Liam Byrne: ‘Funding system combines worst of a free-for-all and a money pit’

March 31, 2014

The last few days have seen much speculation about Labour’s position on the financing of higher education.

We will set out our plans in due course but Ed Miliband has articulated a clear direction of travel on this: a core goal must be to bring down the levels of debt cancellation that are making the current system unsustainable.

That’s what we’ve taken from the revelations of the last two weeks - revelations that have driven a coach and horses through the government’s higher education policies and raised concerns for students, taxpayers and vice-chancellors alike.

First was the response to a Parliamentary question I tabled on student loan repayments.
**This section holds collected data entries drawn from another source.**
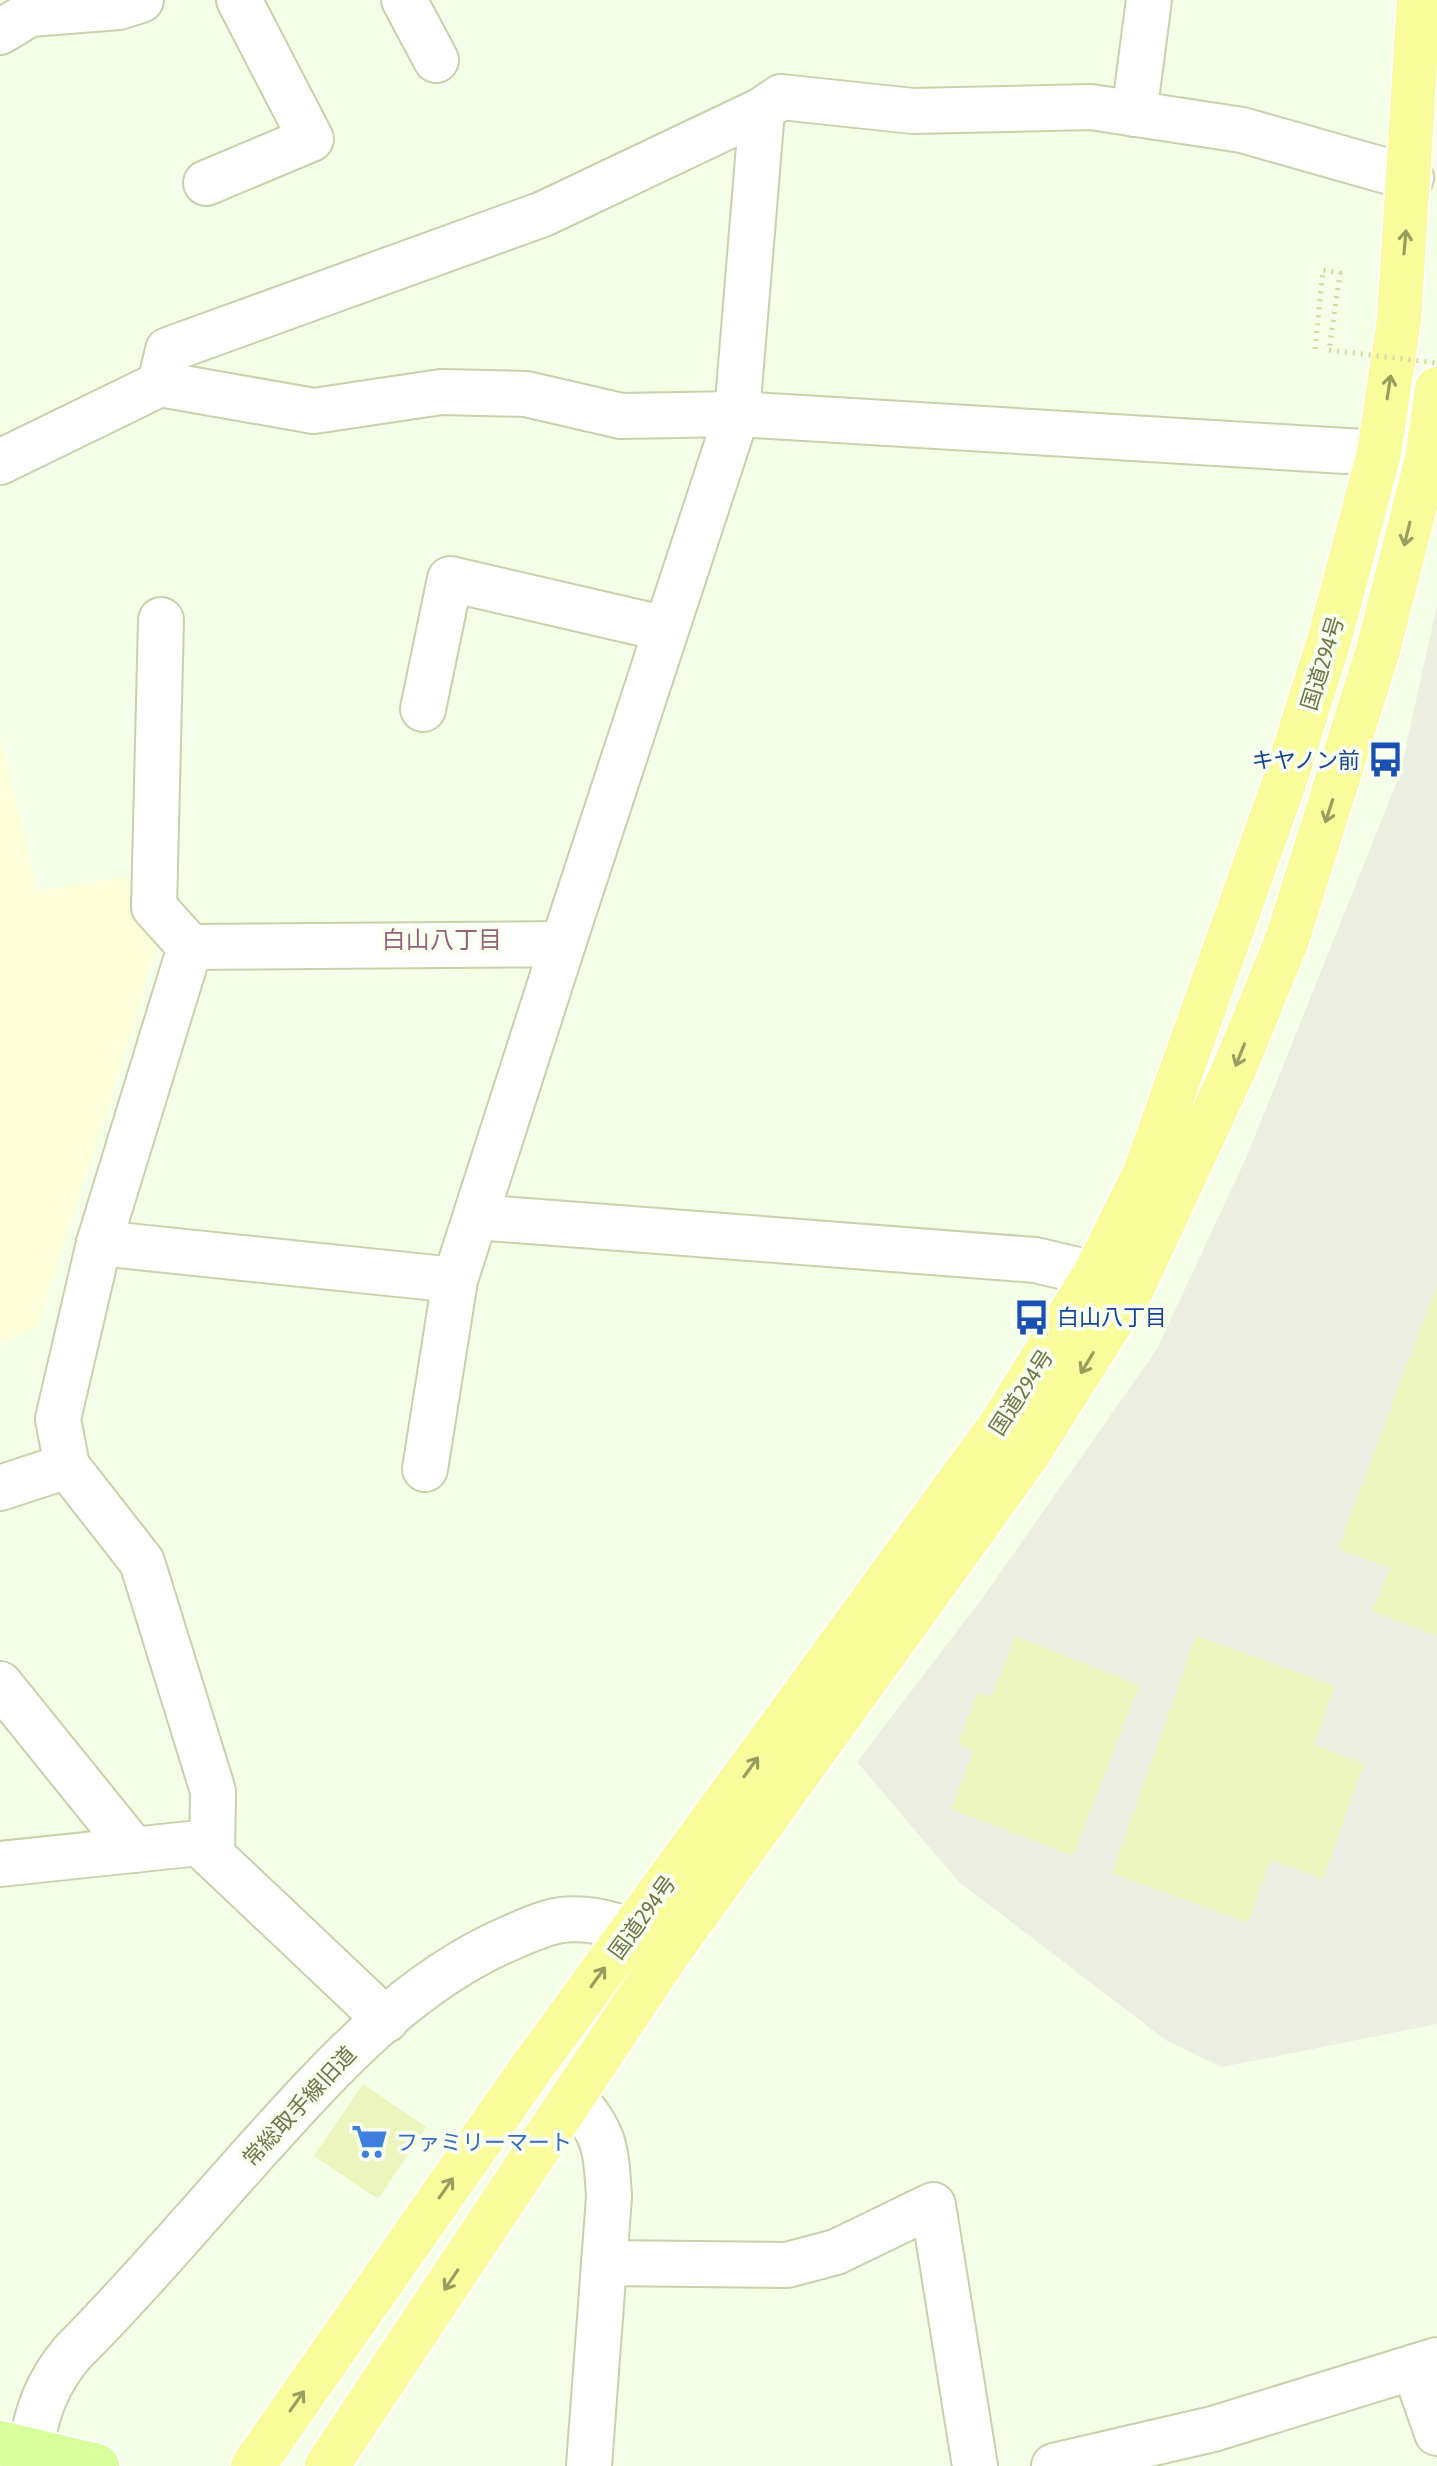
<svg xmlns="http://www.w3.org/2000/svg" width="1437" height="2466" viewBox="0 0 1437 2466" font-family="'Asap Condensed','Noto Sans JP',sans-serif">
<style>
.commercial{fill:#fcffda}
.industrial{fill:#ebeee1}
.building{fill:#ecf5bd}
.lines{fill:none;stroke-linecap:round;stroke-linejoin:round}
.minor-casing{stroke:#c9d1ab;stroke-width:48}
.major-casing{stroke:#fff;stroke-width:48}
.highway-casing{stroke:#fff;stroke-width:48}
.path{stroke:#d2db9f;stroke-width:5;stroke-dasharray:2 6;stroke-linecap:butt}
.minor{stroke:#fff;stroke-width:44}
.major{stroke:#d9ff9d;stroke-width:44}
.highway{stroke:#f9fc9a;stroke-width:44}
.path-bridge{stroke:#d2db9f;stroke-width:5;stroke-dasharray:2 6;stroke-linecap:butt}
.oneway{stroke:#989e5f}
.labels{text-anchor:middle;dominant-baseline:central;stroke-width:8;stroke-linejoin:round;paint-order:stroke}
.street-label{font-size:22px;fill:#6f7546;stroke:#f9ffef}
.transit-label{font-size:22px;fill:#164399;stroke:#f9ffef;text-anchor:end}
.shop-label{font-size:22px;fill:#366cbe;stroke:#f9ffef;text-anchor:start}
.neighbourhood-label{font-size:24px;fill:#96617f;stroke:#f9ffef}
</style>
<rect width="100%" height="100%" fill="#f5fee7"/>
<!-- commercial -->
<polygon class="commercial" points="0,735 38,891 179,868 133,1028 38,1326 0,1343"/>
<!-- industrial -->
<polygon class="industrial" points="1437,605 1437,2024 1222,2067 1167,2041 959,1882 857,1762 984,1596 1157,1349 1246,1158 1400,774"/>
<!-- building -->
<g class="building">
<polygon points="1437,1284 1437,1636 1372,1611 1390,1568 1338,1549"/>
<polygon points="1015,1636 1139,1685 1073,1856 951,1809 974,1750 958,1744 978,1692 991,1697"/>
<polygon points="1196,1636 1335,1686 1314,1745 1364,1764 1323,1879 1270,1860 1248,1923 1112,1873"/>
<polygon points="363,2084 426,2127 378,2199 314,2156"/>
</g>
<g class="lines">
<defs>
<g id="minor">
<polyline points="404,0 436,60"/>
<polyline points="0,32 30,14 119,7 141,0"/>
<polyline points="762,110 781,97 913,111 1091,107 1242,130 1411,178"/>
<polyline points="1134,114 1149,0"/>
<polyline points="206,183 311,139 239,0"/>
<polyline points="160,384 168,350 543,214 762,110 737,414 563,944"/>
<polyline points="0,462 160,384 314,411 441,392 526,394 621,416 737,414 1379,453 1437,460"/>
<polyline points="161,620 154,907 190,947"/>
<polyline points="423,709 450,579 666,629"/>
<polyline points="476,1217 1035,1260 1095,1274"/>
<polyline points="99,1243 190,947 563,944 455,1280 425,1469"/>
<polyline points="67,1466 58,1419 99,1243 455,1280"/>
<polyline points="0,1488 67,1466 142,1562 213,1791 212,1855"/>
<polyline points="0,1684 134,1850"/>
<polyline points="0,1864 199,1843 386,2020"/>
<path d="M 573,2097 C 606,2134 606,2149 609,2197 L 589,2466"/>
<polyline points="604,2263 787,2265 836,2252 933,2205 975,2466"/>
<polyline points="1414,2367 1437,2433"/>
<path d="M 31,2448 C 37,2411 47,2383 72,2353 C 136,2289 195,2219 256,2151 C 329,2070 407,1982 510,1938 C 526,1931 543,1923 561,1920 C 600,1916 632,1930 664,1948"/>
<polyline points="1054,2466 1213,2429 1437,2360"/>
</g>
<polyline id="major" points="0,2443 97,2466"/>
<g id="highway">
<polyline points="253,2466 530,2070 1002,1423 1095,1274 1145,1173 1284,783 1329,641 1379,453 1399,320 1419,0"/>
<polyline points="327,2466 665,1958 1026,1457 1132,1289 1235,1067 1287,940 1378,650 1427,459 1437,389"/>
</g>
</defs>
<!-- minor casing -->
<use href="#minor" class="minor-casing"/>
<!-- major casing -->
<use href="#major" class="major-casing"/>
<!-- highway casing -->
<use href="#highway" class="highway-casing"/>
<!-- path -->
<polyline class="path" points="1315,349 1323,270 1340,273 1329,350"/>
<!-- minor -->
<use href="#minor" class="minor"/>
<!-- major -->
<use href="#major" class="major"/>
<!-- highway -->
<use href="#highway" class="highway"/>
<!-- path-bridge -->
<polyline class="path-bridge" points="1329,350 1437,363"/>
</g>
<!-- one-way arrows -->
<defs><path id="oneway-shaft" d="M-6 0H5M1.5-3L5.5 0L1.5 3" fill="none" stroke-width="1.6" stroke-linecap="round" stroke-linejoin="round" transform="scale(2)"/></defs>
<g class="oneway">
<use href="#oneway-shaft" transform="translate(1405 242) rotate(-85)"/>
<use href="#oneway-shaft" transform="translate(1389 387) rotate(-81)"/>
<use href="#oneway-shaft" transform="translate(1407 534) rotate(104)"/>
<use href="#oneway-shaft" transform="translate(1329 811) rotate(108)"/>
<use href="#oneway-shaft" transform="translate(1240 1055) rotate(112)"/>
<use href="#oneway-shaft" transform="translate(1087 1363) rotate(121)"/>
<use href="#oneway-shaft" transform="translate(751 1767) rotate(-54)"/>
<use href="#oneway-shaft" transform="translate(598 1977) rotate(-54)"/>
<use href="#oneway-shaft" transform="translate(446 2188) rotate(-55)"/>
<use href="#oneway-shaft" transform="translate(451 2280) rotate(124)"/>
<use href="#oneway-shaft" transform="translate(297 2401) rotate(-55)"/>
</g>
<!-- icons -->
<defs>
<symbol id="bus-bare" viewBox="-9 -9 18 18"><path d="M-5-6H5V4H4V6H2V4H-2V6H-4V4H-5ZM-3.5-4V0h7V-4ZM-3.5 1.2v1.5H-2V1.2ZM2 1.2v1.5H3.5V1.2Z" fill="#1a4fb4" stroke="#f9ffef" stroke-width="2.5" paint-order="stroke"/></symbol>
<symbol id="supermarket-bare" viewBox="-9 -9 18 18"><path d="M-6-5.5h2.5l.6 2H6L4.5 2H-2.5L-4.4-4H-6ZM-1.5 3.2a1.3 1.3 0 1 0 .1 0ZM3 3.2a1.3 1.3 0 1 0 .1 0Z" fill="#3f7fe0" stroke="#f9ffef" stroke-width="2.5" paint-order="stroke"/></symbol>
</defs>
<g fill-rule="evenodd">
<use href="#bus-bare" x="1360" y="734" width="51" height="51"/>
<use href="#bus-bare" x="1006" y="1292" width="51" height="51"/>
<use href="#supermarket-bare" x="344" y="2116" width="51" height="51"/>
</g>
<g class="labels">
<!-- street labels -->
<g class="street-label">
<text transform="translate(1322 663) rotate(-73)">国道294号</text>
<text transform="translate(1021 1392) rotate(-57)">国道294号</text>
<text transform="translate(642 1917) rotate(-54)">国道294号</text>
<text transform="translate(299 2106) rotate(-47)">常総取手線旧道</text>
</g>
<!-- transit labels -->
<g class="transit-label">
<text x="1360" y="760">キヤノン前</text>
<text x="1057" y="1317" text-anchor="start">白山八丁目</text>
</g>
<!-- shop labels -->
<g class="shop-label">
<text x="396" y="2142">ファミリーマート</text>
</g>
<!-- neighbourhood labels -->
<g class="neighbourhood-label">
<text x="442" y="939">白山八丁目</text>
</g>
</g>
</svg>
It now emerges that the government expects the write-off of student loans to rise so high that the new system of £9,000 tuition fees is nearing the point at which it will cost the taxpayer more than the one it replaced.

A surge of speculation followed that student fees might have to rise higher still. In the Commons, the deputy prime minister Nick Clegg said that there was no case for such a rise, but in the TV studio David Willetts was telling a different story.

After an interview with the universities minister, Cathy Newman of Channel 4 News reported:  “As David Willetts was leaving the studio, I suggested it sounded like another tuition fees rise was on the way. ‘Could be’ was his response.”

In the Commons, Mr Clegg argued that the amount students would pay back each month was less than under the old system. He did not mention that, according to research conducted by the House of Commons Library, the average student today won’t pay their loans back for years, meaning they’ll by approaching 50 before they are free from the debt burden. In stark contrast, it was estimated that for students starting after 2006-07 the average Student Loan would take 11 years to repay for men and 16 years for women.

Last week a fresh batch of answers arrived to my parliamentary questions on the scale of taxpayer support now received by private providers. The sheer size of the subsidy surprised everyone. Nearly £1 billion of publicly-funded loans and maintenance grants are now flowing through students to private providers.

However, what really surprised me was the fact that that the government has no idea about the level of profit these private providers are now making.

In another parliamentary answer, Mr Willetts said: “The Department [for Business, Innovation and Skills] has not made an assessment of the level of profits made by for-profit alternative providers with courses of higher education that are designated for student support”.

Even worse, it turns out that the government doesn’t even check whether a college is profitable or charitable before it agrees loan support.

A further answer saw Mr Willetts admit: “In assessing students’ eligibility for student loans, [BIS] does not distinguish between those alternative learning providers that operate on a commercial for-profit basis, and those that do not. The information requested is not available.”

Just to round it off, he underlined: “The department has no plans to regulate the profitability of alternative providers with courses of higher education designated for student support.”

You heard it: no plans. None.

Together these revelations have profound implications for the future. Not so long ago, many in the university sector told me that removing the cap on student numbers into the next Parliament was a vote winner for the Tories. But now it’s clear that what is proposed is a system that combines the worst aspects of a free-for-all and a money pit.

It may not be a fashionable view, but I believe public universities do a brilliant job. The system of higher education that emerged in the 1960s, with a national admissions system and a national grant regime ensured that today we enjoy world-class university system.

It’s diverse, it’s competitive in a way that encourages innovation in research and teaching, it recognises the public benefit of higher education, and it delivers high standards. It’s also highly efficient. We should be very proud of it.

What is not clear to me, however, is how it is good for public universities to maintain a system where half of the new money earmarked for expansion is locked up in an a third-party account to provide for loan write-offs, and where there is zero control of how much is creamed-off in profit by a hungry private sector. I look forward to hearing the arguments in favour.

With this is mind, it’s very welcome that Universities UK is grasping the nettle and seeking to maximise cross-party consensus on a new way forward. I very much look forward to joining those talks and, to help kick-start the conversation, I plan to set out the principles which I think should guide us. These will be principles deeply rooted in our history and academic traditions, but more importantly they’ll give us a sense of the future in a world turning East - a world where technology is moving faster than ever, and where we in Britain need new answers to help us, collectively, to earn our way to a better standard of living.

It won’t be Robbins Revisited.  It will be Robbins Rebooted.